Julie Bezerra Madsen’s film “God, Please Send A Whale” is a portrait of mourning. It captures when mourning has been deferred, and the emotional churn that comes with a lack of closure takes over. Through this film, she is grappling with the loss of her mother, who passed away six years earlier while visiting her sister, Ursula, in Brazil. The sisters have had severely different relationships with their mother. Ursula frequently clashed with her mother, whereas Julie had a more temperate one. However, Julie insists later to her father she could barely talk to her mother about anything important, which she just brushed away. It was mostly about bingo and boyfriends, she muses.

The three’s manner of grieving is individual and different. Julie’s father reminds her that his grief doesn’t have the similar depth that she has of a child who has lost her mother.
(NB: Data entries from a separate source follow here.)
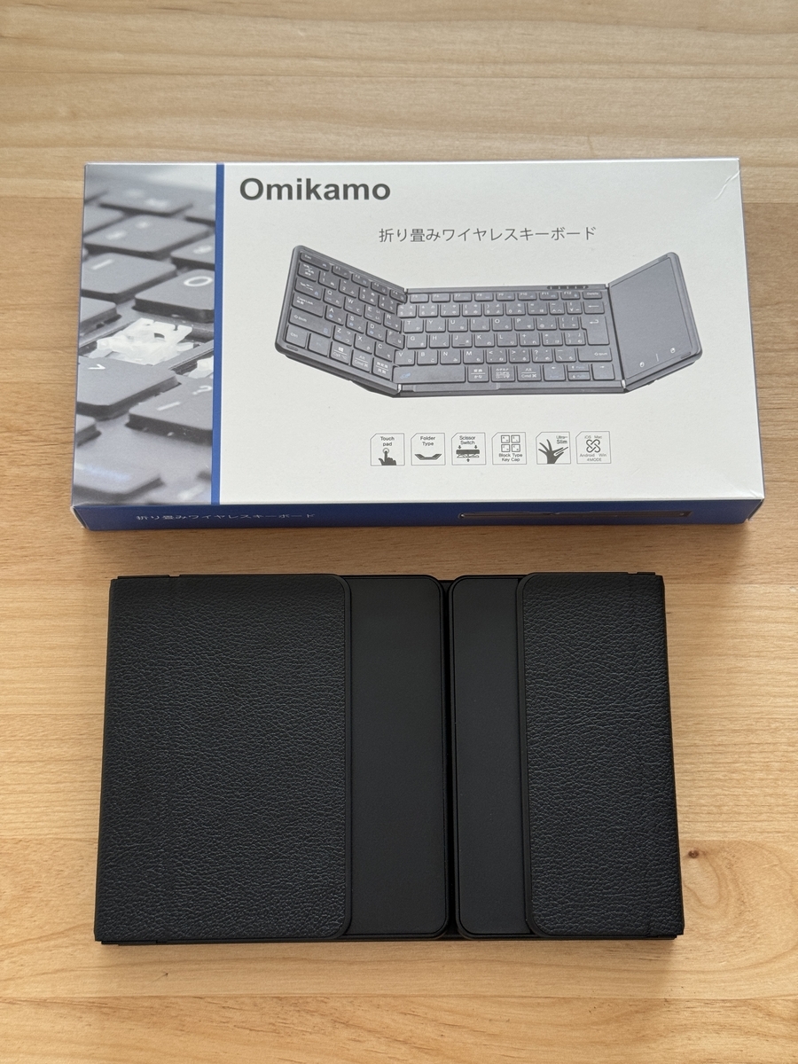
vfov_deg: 39.7
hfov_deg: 30.3
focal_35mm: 48
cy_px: 532
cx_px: 399
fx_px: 1475
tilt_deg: -74.4
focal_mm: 6.76
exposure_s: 1/80
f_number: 1.78
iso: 100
After all, he had already been long separated from their mother. However, Julie is desperate and firm to bring both her sister and father along the same lines. She asserts the restorative importance of collective grieving. With them, she desires to try and do things she wishes she had done with her mother. Maybe it would offer a form of solace. She suggests a ceremony they could have. Her appeal of sharing grief is insistent as she struggles to reconnect with her sister.

They don’t reject her outright but register their discomfort and hesitation.  The three have had deeply varied memories and experiences of being around her, whose absence has had a profound effect on their lives. Julie takes us on a tour through her family history, albeit not in great detail, a decision that works to arguably differing ends. Her sister, who was six years older than her, never got to know her own father, but the new guy, whom her mother started going out with when they moved from Brazil to Denmark, took to her as if she were his own child. He quickly earned the right by which she regarded him as her own father, her often being more comfortable and easier around him than her mother.

God, Please Send A Whale (2024) ‘CPH: DOX’ Movie Review
A still from “God, Please Send A Whale” (2024)

Although the relationship between the two girls’ mother and their father eventually broke up, his concern and affection for his daughters remained as unshakable as ever. Ursula, who later concedes with amusement that she wasn’t an easy child, yearned for Brazil so much so that she chose to build her life in it instead of Denmark, where she’d otherwise have a lot of security in the reassuring presence of her family.

Her decision to opt for such a life, where she sold jewelry on the streets with her boyfriend and somehow scraped by a living, never sat right with her mother. Ursula fiercely values her independence and ensures no one can quite push her into doing things against her will. She is resistant to any sort of control, defying the expectations of her parents, who wish her stability while confronting a realization that she isn’t having it if it goes against the oft-reckless way she chooses to lead her life.

After her mother’s death, the sisters drifted apart. Julie says her return to Brazil with her father and re-establishing a deep bond with Ursula is an “attempt to take action.” It is a means of fighting grief. With Ursula, she cannot quite bring herself to discuss matters relating to their mother as honestly and openly as she wants to. While Ursula seems more collected, Julie’s bereavement brims with raw vulnerability. The former has had a largely turbulent relationship with her mother, rarely seeing eye to eye on various issues. Whenever her mother came to visit her in Brazil, the two would spend most of the time fighting. Fortunately, on her last visit before her death, things were more cordial. At least they got to share a few happy moments together.

Julie didn’t get to bid farewell to her mother properly. It is only on this visit to her sister that, after many years, she is trying to have unresolved, long-due conversations. There is a lovely moment where the two just laugh their hearts out in a cathartic fit after having many intense conversations. “God, Please Send A Whale” shines with tender honesty in such moments where the three people bare their souls to each other.  Though the obtrusively abrupt cuts quickly and inelegantly pace through a conversation to reveal the bruising points, Julie fills the film with so much candor and emotional truth any such niggling technical issues can be forgiven.

God, Please Send A Whale premiered at CPH: DOX Festival 2024.